*GIVEN EXERCISE*
Count the lines in the entries below that contain the string "bottom", with case counting. Reply with the number only.

Stored records:
━━━━━━
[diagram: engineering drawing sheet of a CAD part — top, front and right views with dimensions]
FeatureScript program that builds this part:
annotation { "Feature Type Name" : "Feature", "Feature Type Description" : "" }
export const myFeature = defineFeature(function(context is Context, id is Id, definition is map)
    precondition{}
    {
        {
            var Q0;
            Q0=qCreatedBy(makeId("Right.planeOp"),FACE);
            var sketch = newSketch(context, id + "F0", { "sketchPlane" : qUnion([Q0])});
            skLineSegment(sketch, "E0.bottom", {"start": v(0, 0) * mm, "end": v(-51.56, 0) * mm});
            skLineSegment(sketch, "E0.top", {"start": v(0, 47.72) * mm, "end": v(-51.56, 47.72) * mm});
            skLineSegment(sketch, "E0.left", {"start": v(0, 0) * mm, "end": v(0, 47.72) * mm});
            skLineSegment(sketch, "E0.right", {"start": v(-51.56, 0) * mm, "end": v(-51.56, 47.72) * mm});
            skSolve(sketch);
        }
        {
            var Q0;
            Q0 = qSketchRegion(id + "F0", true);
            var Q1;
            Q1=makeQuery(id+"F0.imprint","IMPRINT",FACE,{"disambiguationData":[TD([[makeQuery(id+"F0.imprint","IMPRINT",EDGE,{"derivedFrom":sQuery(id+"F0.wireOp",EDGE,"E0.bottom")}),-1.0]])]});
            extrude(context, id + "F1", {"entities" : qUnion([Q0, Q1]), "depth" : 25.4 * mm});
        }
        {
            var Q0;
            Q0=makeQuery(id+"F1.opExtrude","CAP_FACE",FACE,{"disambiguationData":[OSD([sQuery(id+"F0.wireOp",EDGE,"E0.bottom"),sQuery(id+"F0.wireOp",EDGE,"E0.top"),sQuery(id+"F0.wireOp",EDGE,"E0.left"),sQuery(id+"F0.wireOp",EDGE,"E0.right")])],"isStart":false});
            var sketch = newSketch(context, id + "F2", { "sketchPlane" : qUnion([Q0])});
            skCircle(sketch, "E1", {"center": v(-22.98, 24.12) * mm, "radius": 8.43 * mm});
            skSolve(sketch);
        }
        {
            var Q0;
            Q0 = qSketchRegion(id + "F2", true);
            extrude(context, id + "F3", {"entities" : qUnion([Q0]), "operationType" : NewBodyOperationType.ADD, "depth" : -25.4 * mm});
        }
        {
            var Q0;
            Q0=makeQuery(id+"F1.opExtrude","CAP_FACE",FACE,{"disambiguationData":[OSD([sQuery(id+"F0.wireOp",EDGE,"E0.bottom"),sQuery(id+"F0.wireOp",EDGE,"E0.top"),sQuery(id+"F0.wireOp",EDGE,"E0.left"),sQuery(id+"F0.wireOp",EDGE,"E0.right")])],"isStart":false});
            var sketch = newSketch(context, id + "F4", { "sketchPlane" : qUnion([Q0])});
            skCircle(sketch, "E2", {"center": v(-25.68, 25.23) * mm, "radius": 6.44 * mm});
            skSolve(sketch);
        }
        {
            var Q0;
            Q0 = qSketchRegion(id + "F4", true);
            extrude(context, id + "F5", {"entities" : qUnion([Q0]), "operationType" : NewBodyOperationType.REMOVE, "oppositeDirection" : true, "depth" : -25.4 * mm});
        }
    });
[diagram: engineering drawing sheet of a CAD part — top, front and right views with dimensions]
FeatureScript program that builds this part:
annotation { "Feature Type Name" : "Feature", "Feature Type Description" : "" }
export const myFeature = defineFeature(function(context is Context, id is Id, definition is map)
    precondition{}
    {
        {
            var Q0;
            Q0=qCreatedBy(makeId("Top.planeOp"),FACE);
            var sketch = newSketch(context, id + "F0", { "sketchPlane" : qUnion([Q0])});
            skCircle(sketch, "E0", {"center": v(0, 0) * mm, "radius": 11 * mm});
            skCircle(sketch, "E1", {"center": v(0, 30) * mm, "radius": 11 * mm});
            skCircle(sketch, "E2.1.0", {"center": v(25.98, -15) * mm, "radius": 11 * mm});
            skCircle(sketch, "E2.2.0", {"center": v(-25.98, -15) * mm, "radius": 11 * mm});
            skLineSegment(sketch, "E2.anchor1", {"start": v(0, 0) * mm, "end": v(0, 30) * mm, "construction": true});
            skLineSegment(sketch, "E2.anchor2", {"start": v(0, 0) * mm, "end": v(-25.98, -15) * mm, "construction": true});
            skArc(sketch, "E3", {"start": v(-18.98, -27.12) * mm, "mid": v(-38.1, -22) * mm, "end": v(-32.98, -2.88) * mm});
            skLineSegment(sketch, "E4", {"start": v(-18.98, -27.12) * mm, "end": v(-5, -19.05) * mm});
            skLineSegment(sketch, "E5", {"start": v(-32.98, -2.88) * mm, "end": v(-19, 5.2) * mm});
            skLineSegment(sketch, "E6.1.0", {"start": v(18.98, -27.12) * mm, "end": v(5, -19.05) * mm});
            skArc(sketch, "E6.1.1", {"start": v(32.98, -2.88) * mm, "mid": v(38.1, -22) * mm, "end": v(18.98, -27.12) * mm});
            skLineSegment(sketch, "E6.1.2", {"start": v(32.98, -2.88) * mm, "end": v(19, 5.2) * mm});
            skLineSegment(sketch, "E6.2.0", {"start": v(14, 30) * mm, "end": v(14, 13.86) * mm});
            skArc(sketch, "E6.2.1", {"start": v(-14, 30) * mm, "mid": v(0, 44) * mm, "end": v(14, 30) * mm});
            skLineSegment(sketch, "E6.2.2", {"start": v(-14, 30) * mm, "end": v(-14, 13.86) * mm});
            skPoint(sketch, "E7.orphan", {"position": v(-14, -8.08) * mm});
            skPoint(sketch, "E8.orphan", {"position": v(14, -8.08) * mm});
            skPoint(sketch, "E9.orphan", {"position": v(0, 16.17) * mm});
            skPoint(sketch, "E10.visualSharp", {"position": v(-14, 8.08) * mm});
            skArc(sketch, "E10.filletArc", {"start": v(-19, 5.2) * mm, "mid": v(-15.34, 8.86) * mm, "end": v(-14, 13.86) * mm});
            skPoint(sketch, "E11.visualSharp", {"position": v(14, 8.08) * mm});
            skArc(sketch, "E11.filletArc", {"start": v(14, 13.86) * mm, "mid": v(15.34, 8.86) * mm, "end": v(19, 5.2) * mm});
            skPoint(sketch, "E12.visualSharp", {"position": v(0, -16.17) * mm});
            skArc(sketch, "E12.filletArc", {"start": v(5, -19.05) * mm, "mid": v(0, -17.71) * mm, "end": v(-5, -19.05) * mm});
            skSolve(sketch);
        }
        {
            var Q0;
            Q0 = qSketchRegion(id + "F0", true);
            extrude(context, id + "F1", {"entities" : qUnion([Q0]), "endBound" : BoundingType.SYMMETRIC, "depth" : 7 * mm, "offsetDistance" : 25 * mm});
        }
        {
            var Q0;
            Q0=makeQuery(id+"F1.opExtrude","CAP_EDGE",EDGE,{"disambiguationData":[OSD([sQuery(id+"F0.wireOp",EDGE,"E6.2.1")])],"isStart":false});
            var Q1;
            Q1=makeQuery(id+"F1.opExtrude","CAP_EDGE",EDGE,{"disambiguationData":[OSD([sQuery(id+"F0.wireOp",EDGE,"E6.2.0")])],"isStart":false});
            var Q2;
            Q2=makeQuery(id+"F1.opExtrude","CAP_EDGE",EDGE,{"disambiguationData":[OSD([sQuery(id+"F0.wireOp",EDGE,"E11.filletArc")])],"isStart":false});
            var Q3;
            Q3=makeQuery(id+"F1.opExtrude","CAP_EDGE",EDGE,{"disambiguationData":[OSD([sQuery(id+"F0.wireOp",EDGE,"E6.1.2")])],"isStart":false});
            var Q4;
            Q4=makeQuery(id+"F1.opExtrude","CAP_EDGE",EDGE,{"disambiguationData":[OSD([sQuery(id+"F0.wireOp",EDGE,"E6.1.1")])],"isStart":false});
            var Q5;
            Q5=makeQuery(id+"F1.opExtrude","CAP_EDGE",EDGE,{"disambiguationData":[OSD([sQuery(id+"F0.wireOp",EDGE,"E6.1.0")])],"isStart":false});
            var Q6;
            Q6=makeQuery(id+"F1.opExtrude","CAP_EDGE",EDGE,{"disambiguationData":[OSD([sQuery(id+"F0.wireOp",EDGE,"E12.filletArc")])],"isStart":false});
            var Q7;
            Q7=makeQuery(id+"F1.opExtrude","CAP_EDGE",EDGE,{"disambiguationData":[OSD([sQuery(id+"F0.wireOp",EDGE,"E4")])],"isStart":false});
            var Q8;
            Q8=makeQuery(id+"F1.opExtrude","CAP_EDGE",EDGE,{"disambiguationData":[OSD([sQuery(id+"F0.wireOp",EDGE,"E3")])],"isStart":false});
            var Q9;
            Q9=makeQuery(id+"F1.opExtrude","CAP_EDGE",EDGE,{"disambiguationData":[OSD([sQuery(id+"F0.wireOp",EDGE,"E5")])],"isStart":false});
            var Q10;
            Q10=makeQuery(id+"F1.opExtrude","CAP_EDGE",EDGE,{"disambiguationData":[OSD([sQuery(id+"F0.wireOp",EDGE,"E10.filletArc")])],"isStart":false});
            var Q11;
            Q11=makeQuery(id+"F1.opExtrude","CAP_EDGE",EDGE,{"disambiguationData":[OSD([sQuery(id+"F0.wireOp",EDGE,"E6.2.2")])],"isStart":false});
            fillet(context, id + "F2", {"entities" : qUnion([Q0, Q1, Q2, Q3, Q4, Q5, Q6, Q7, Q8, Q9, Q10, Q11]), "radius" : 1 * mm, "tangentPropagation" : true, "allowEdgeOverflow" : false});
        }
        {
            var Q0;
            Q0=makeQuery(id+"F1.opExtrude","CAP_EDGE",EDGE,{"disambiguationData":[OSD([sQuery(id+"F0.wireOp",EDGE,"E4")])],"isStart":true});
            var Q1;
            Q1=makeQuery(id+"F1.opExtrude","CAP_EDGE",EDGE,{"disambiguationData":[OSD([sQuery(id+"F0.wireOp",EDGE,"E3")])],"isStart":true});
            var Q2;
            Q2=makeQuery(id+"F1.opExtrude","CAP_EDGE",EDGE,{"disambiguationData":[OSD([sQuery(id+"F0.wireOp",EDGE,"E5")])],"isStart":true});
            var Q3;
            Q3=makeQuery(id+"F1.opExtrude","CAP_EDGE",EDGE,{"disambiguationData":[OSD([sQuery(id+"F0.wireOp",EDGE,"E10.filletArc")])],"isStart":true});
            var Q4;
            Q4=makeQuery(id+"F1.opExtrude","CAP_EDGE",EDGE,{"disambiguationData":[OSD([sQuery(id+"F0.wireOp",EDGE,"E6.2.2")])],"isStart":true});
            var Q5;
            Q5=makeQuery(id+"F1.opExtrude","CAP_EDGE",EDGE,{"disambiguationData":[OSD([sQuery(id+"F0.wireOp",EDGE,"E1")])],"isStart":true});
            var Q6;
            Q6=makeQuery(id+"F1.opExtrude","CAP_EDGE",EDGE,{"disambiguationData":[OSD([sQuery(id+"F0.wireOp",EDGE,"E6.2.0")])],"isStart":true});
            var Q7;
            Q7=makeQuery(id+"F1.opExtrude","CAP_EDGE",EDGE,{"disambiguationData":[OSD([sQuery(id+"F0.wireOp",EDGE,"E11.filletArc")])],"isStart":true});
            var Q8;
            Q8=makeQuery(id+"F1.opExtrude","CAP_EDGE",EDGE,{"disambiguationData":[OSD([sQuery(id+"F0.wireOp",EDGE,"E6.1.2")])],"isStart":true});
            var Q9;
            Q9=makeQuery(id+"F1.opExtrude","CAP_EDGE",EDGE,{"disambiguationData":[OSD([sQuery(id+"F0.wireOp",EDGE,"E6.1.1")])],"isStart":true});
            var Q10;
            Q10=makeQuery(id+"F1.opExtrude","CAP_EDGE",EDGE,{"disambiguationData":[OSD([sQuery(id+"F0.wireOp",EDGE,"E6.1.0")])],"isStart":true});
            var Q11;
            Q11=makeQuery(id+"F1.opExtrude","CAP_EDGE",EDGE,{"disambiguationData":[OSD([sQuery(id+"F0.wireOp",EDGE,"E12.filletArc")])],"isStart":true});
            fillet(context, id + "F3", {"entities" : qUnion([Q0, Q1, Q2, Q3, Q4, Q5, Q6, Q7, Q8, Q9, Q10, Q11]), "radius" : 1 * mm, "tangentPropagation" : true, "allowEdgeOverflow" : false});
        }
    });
━━━━━━
*SOLUTION*
4